* **Provided material**
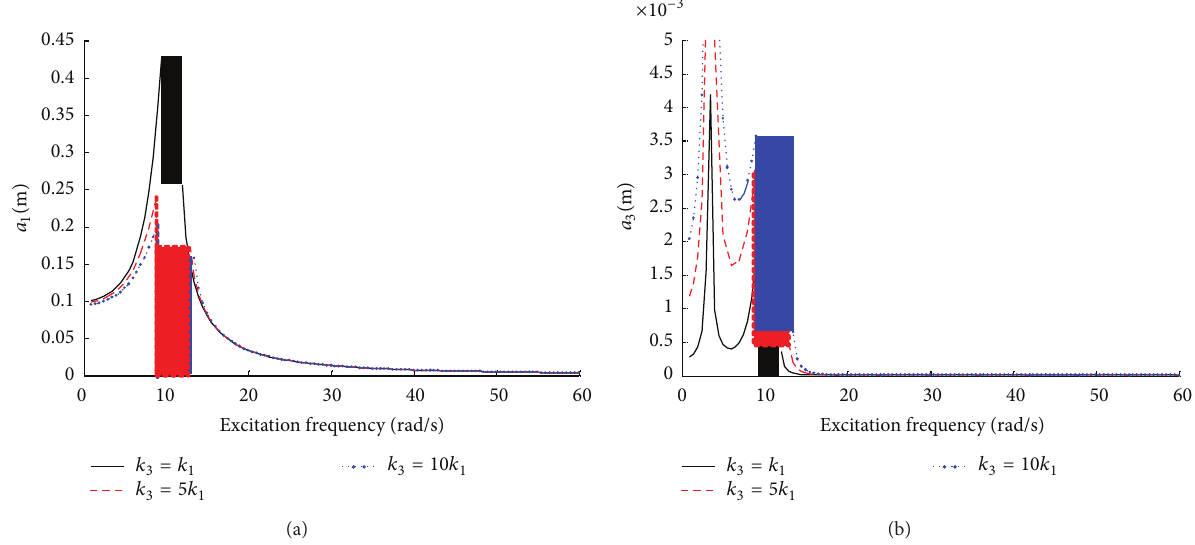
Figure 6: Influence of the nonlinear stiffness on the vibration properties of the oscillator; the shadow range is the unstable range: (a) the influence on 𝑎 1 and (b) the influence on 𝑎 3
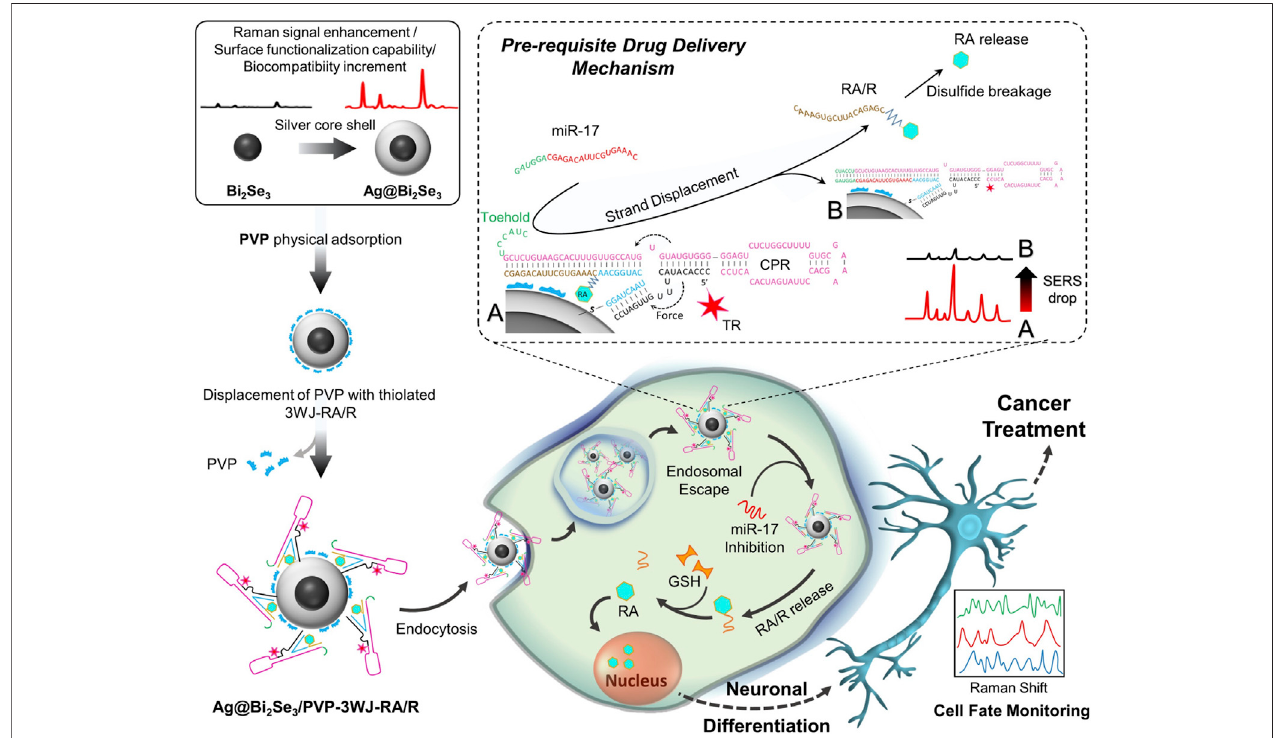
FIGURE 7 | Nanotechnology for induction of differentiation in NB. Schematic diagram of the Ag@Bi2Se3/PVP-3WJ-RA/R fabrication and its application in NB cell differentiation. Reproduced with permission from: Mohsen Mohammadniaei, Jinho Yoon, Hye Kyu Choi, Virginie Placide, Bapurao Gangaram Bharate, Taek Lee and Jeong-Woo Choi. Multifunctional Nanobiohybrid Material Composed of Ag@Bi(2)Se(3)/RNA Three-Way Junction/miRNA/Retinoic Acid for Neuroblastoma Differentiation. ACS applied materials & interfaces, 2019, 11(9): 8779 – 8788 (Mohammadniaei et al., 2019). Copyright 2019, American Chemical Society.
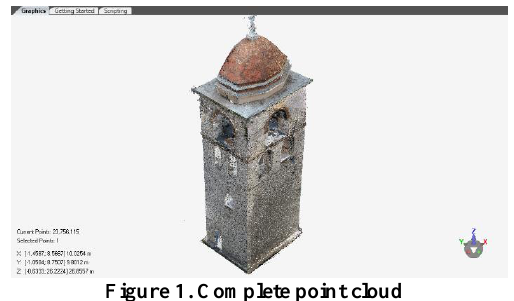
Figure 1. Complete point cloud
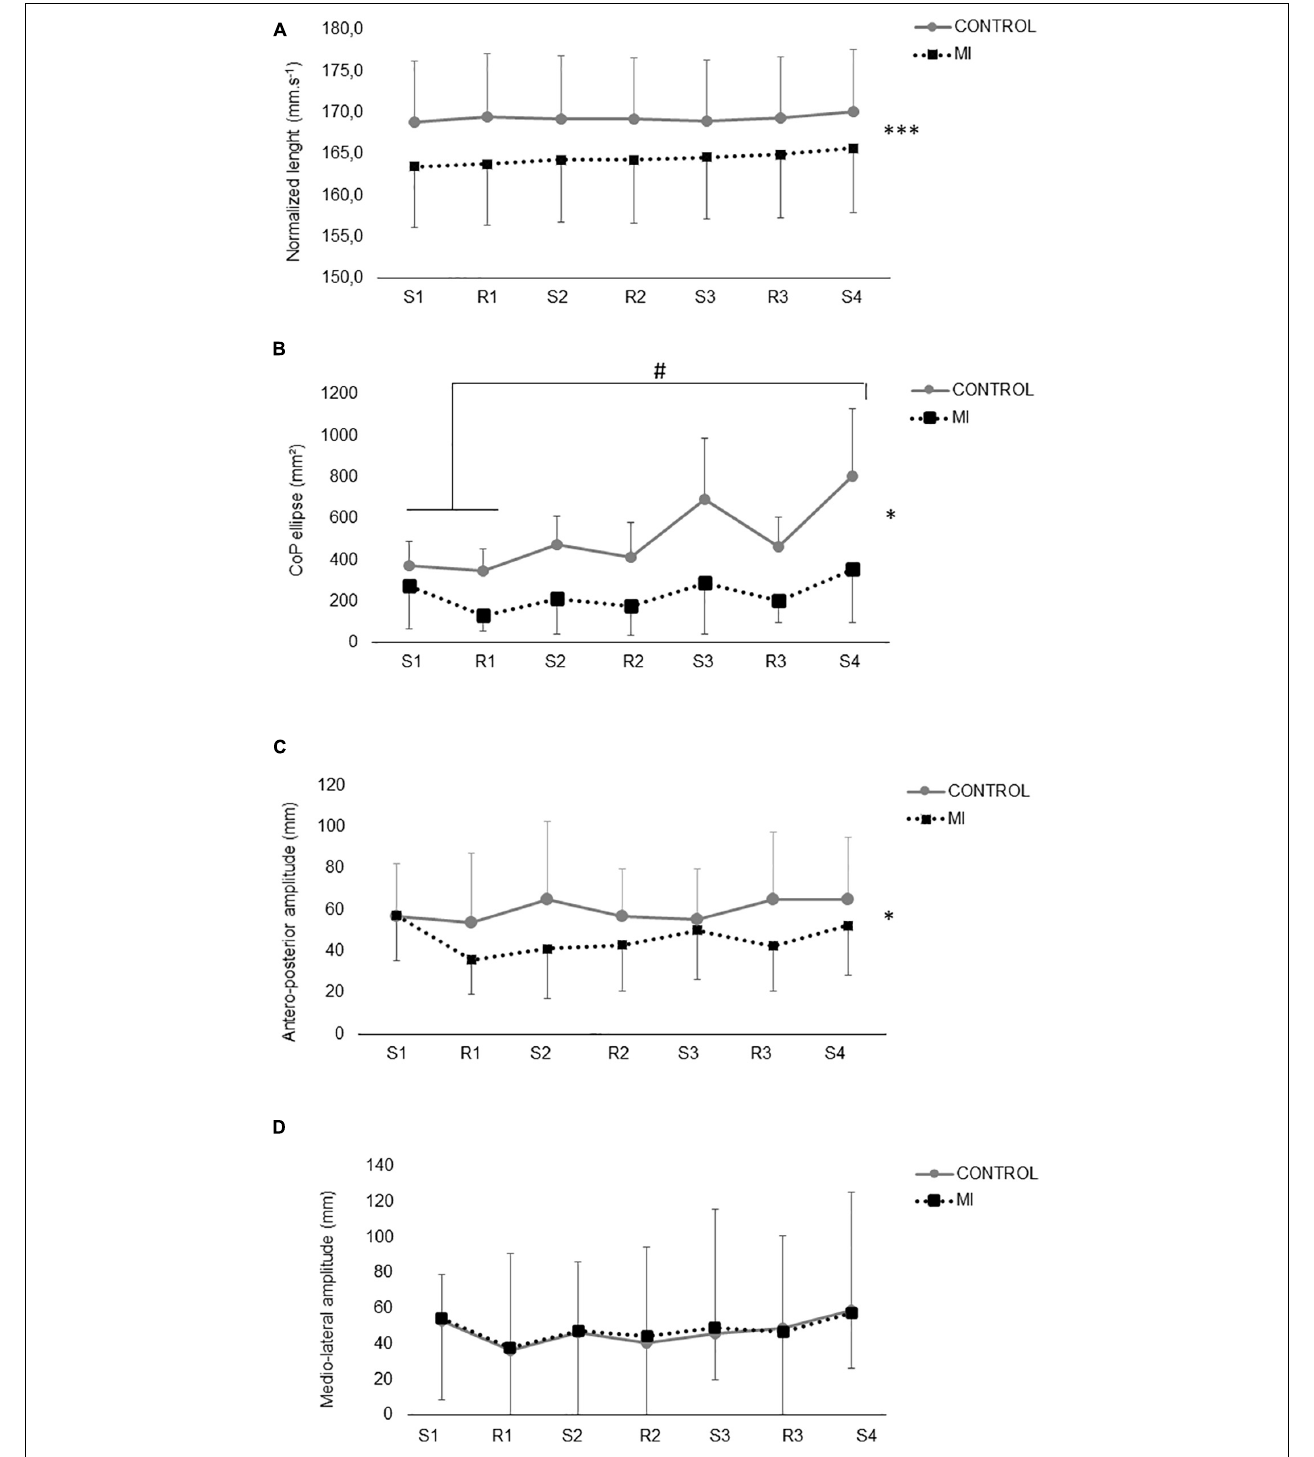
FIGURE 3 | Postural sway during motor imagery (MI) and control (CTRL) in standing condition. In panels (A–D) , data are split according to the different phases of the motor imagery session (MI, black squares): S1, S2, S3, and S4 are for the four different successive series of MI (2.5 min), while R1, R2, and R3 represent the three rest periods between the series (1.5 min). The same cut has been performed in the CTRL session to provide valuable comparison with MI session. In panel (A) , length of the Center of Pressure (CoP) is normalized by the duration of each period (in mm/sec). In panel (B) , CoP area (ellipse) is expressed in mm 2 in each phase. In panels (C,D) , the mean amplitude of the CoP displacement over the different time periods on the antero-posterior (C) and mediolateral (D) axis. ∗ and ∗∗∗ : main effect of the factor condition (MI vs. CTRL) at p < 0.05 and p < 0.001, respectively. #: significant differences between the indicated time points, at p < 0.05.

* **Exercise objective**
Which lines above include the word "with"? Show each one.

* **Your solution**
FIGURE 7 | Nanotechnology for induction of differentiation in NB. Schematic diagram of the Ag@Bi2Se3/PVP-3WJ-RA/R fabrication and its application in NB cell differentiation. Reproduced with permission from: Mohsen Mohammadniaei, Jinho Yoon, Hye Kyu Choi, Virginie Placide, Bapurao Gangaram Bharate, Taek Lee and Jeong-Woo Choi. Multifunctional Nanobiohybrid Material Composed of Ag@Bi(2)Se(3)/RNA Three-Way Junction/miRNA/Retinoic Acid for Neuroblastoma Differentiation. ACS applied materials & interfaces, 2019, 11(9): 8779 – 8788 (Mohammadniaei et al., 2019). Copyright 2019, American Chemical Society.
FIGURE 3 | Postural sway during motor imagery (MI) and control (CTRL) in standing condition. In panels (A–D) , data are split according to the different phases of the motor imagery session (MI, black squares): S1, S2, S3, and S4 are for the four different successive series of MI (2.5 min), while R1, R2, and R3 represent the three rest periods between the series (1.5 min). The same cut has been performed in the CTRL session to provide valuable comparison with MI session. In panel (A) , length of the Center of Pressure (CoP) is normalized by the duration of each period (in mm/sec). In panel (B) , CoP area (ellipse) is expressed in mm 2 in each phase. In panels (C,D) , the mean amplitude of the CoP displacement over the different time periods on the antero-posterior (C) and mediolateral (D) axis. ∗ and ∗∗∗ : main effect of the factor condition (MI vs. CTRL) at p < 0.05 and p < 0.001, respectively. #: significant differences between the indicated time points, at p < 0.05.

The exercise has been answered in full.